-- BEGIN Supplied text --

Here is a proof that any simple group $G$ of order $360$ is isomorphic to a specific subgroup of $A_{10}$ (and hence there can be only one [insert Highlander pun]).

Let $G$ be a simple group of order $360$, and let's ask how many Sylow 3-subgroups there can be. A quick check shows the possibilities are : $1,4,10,40$. $1$ and $4$ can easily be ruled out, and $40$ is ruled out because then the Sylow 3-group is self-normalizing. But a group of order $9$ is abelian, and hence by Burnside's Transfer Theorem, $G$ can't be simple. [You can avoid BTT by showing a subgroup of order 3 has normalizer of size at least 72, and getting a contradiction that way.]

Thus, there are 10 Sylow 3-groups; let's pick one and call it $P$. Then the conjugation action of $G$ on these ten Sylows gives an embedding of $G$ into $A_{10}$. So let's assume for the rest of this post that $G$ actually lives inside $A_{10}$. Note that $N_G(P)$ has order $36$, and is a point stabilizer in $G$ (let's say the point stabilizer of $10$).

Now if $P$ was cyclic, then elements of $N_G(P)$ would basically be elements of $A_9$ normalizing a 9-cycle. 9-cycles in $A_9$ are self-centralizing however (count conjugates), and thus $N_G(P)/P$ would embed in $\operatorname{Aut}(P)$; this is a contradiction because the former group has order $4$ and the latter order $6$.

So $P$ is non-cyclic of order $9$, generated by two elements $a$ and $b$ of order $3$. Each of these is a product of 3 3-cycles in $\{1,2,\ldots,9\}$. We can assume that $$ a = (1,2,3)(4,5,6)(7,8,9); $$ $$ b = (1,4,7)(2,5,8)(3,6,9). $$

This is because we can renumber the points so $a$ looks has the required form, and take an appropriate element of the form $a^ib^j$ to give us the form for $b$.

Now consider the point-stabilizer of $1$ in $N_G(P)$. since $P$ acts transitively on $\{1,2,\ldots,9\}$, the orbit-stabilizer theorem shows this point stabilizer has order $4$. It is thus a Sylow 2-subgroup $Q$ of $N_G(P)$, and $N_G(P)=PQ$. Again, the centralizer of $P$ in $A_9$ is a 3-group, and hence $Q\cong N_G(P)/P$ embeds in $\operatorname{Aut}(P)$; this implies $Q$ is cyclic of order $4$. Let $Q$ be generated by a permuation $c$ of order $4$. We know $c$ fixes both $10$ and $1$, so for $c$ to be an even permutation it must be the product of two 4-cycles.

-- END Supplied text --
-- BEGIN Given material --

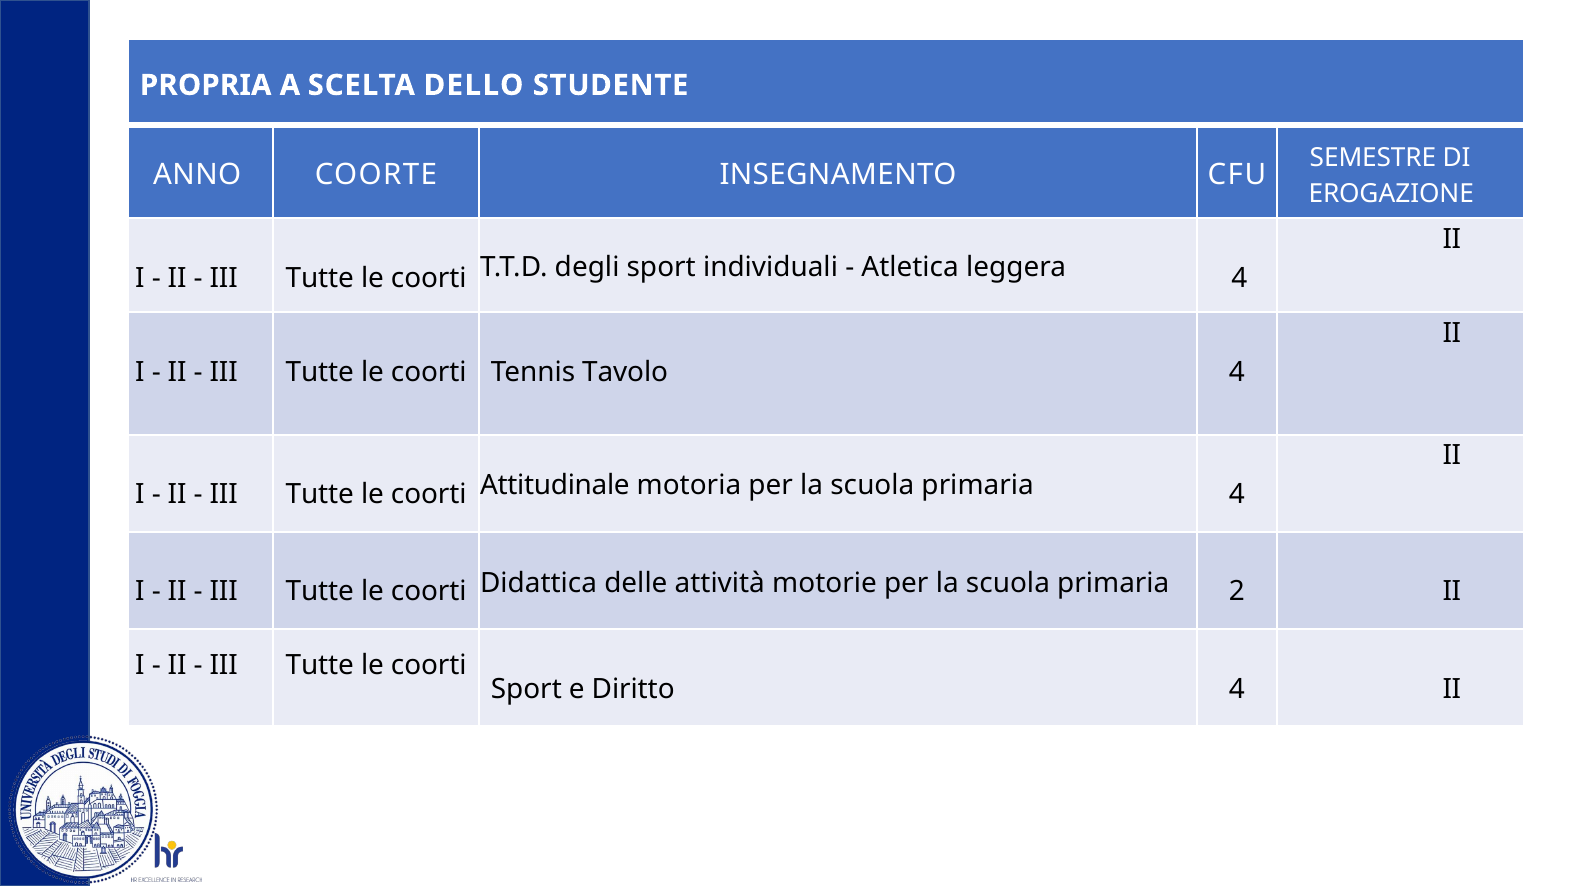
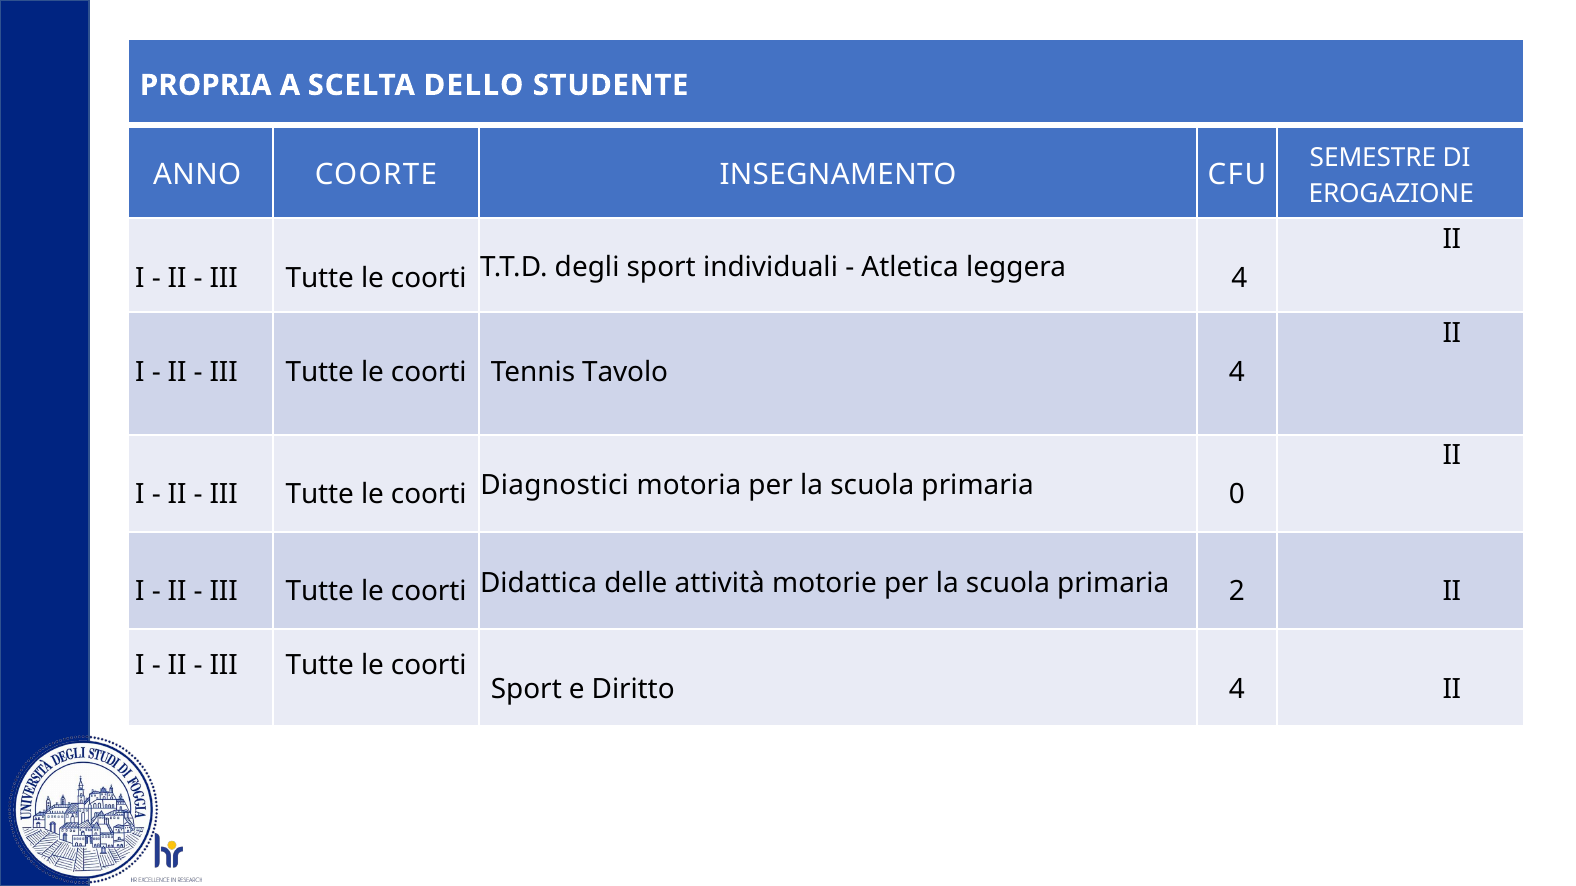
Attitudinale: Attitudinale -> Diagnostici
primaria 4: 4 -> 0
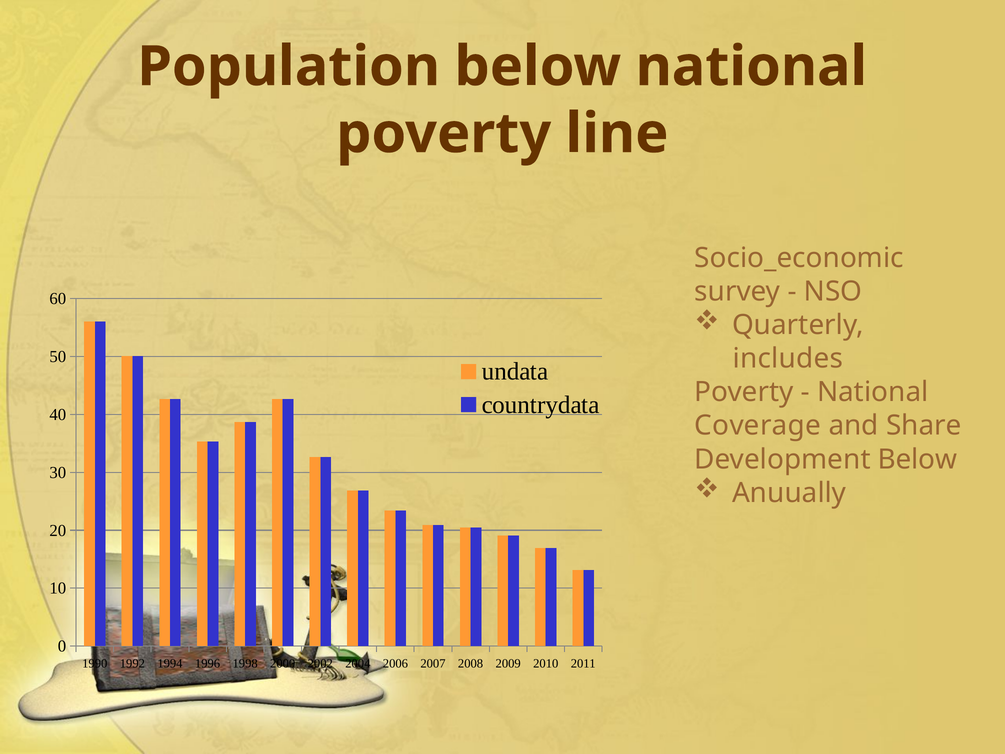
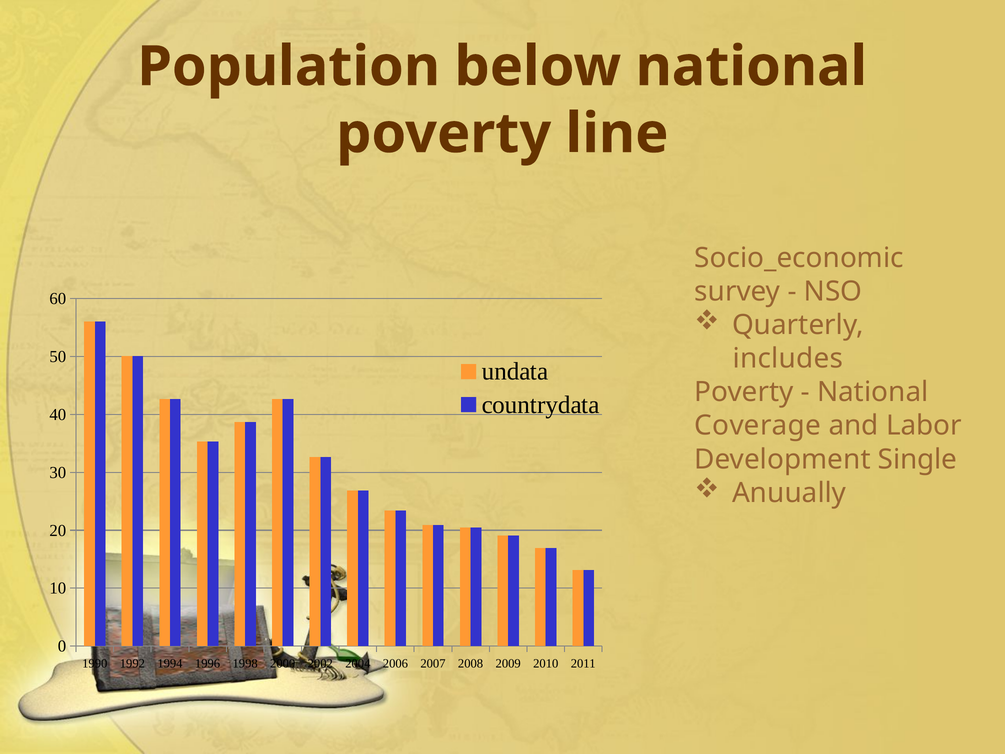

-- END Given material --

§ **What to do**
a – In the proof about simple groups of order 360, give everything from "Now if $P$ was" down to "form for $b$." again, swapping "renumber" for "relabel".
b – Write the next part of the proof about simple groups of order 360, picking up right after its final sentence.

§ **Outputs for the tasks**
a –
Now if $P$ was cyclic, then elements of $N_G(P)$ would basically be elements of $A_9$ normalizing a 9-cycle. 9-cycles in $A_9$ are self-centralizing however (count conjugates), and thus $N_G(P)/P$ would embed in $\operatorname{Aut}(P)$; this is a contradiction because the former group has order $4$ and the latter order $6$.

So $P$ is non-cyclic of order $9$, generated by two elements $a$ and $b$ of order $3$. Each of these is a product of 3 3-cycles in $\{1,2,\ldots,9\}$. We can assume that $$ a = (1,2,3)(4,5,6)(7,8,9); $$ $$ b = (1,4,7)(2,5,8)(3,6,9). $$

This is because we can relabel the points so $a$ looks has the required form, and take an appropriate element of the form $a^ib^j$ to give us the form for $b$.

b –
Note also that $c$ is almost completely determined by where it sends $2$; this is because every element of $P$ is determined by where it sends $1$ [if $x,y\in P$ both sent $1$ to the same point, then $xy^{-1}$ would fix $1$, hence be in $Q$, so we would have $xy^{-1}=1$.]. So for example, if $c$ sends $2$ to $3$, then it must send $a$ to $a^2$, and there are only two ways to do this (basically it sends $4$ to either $6$ or $9$). One can easily check that permutations sending $2$ to one of $\{2,3,5,6,8,9\}$ don't have order $4$, and thus $c$ sends $2$ to either $4$ or $7$. One will simply give the inverse of the other, and so we can assume that $$ c=(2,4,3,7)(5,6,9,8). $$

It's important to note that no non-trivial power of $c$ fixes any point of $\{2,3,4,5,6,7,8,9\}$; that is, no element of $G$ fixes more than $2$ points.

Now let $S$ be a Sylow 2-subgroup of $G$ containing $Q$; note that this means there's an element $d$ such that $S=\langle c,d\rangle$. It is an easy exercise to show the Sylow 2-subgroup of a simple group can't be cyclic, so that $d$ has order either $4$ or $2$. Also since $d\notin N_G(P)$, it cannot fix the point $10$. Now suppose that $d$ sends the point $1$ to the point $p\notin\{1,10\}$; then $c^d$ would not fix $1$, and yet $c^d\in Q$. Similarly, if $d$ sent $10$ to a point $q\notin\{1,10\}$, $c^d$ would not fix $10$. Thus $d$ must permute $1$ and $10$ amongst each other, and since it can't fix $10$, it contains the 2-cycle $(1,10)$ [it's a 2-cycle because $d^2\in Q$].

But if $d$ had order $4$, then - ignoring that $(1,10)$ cycle - it would be an odd permutation on $8$ points fixing $c$. Since it can fix at most $2$ points, it would be a 4-cycle $m$ multiplied by a 2-cycle $n$. Now if it sent $2$ to one of $\{5,6,8,9\}$, it could fix no points at all; thus $m$ must normalize one of $(2,4,3,7)$ and $(5,6,9,8)$. But 4-cycles are only normalized by their own powers (at least restricting to other 4-cycles on the same 4 points), and thus $m$ centralizes its 4-cycle. However, $n$, a 2-cycle, must then centralize its 4-cycle, which is impossible. Thus $d$ can't have order $4$.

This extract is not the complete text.